Start of Dataset records

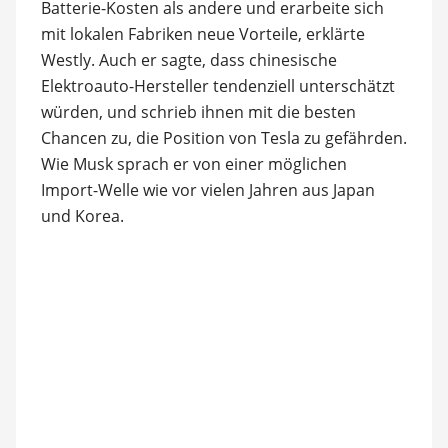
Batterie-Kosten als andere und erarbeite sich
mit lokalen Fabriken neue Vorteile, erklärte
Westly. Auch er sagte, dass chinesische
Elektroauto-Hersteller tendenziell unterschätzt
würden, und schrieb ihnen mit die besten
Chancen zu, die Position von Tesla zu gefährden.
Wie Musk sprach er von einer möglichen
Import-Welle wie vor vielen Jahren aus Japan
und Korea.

End of Dataset records

_Problem to work on_
With the pictures dropped, give every entry above again exactly.

_Answer to this task_
Batterie-Kosten als andere und erarbeite sich
mit lokalen Fabriken neue Vorteile, erklärte
Westly. Auch er sagte, dass chinesische
Elektroauto-Hersteller tendenziell unterschätzt
würden, und schrieb ihnen mit die besten
Chancen zu, die Position von Tesla zu gefährden.
Wie Musk sprach er von einer möglichen
Import-Welle wie vor vielen Jahren aus Japan
und Korea.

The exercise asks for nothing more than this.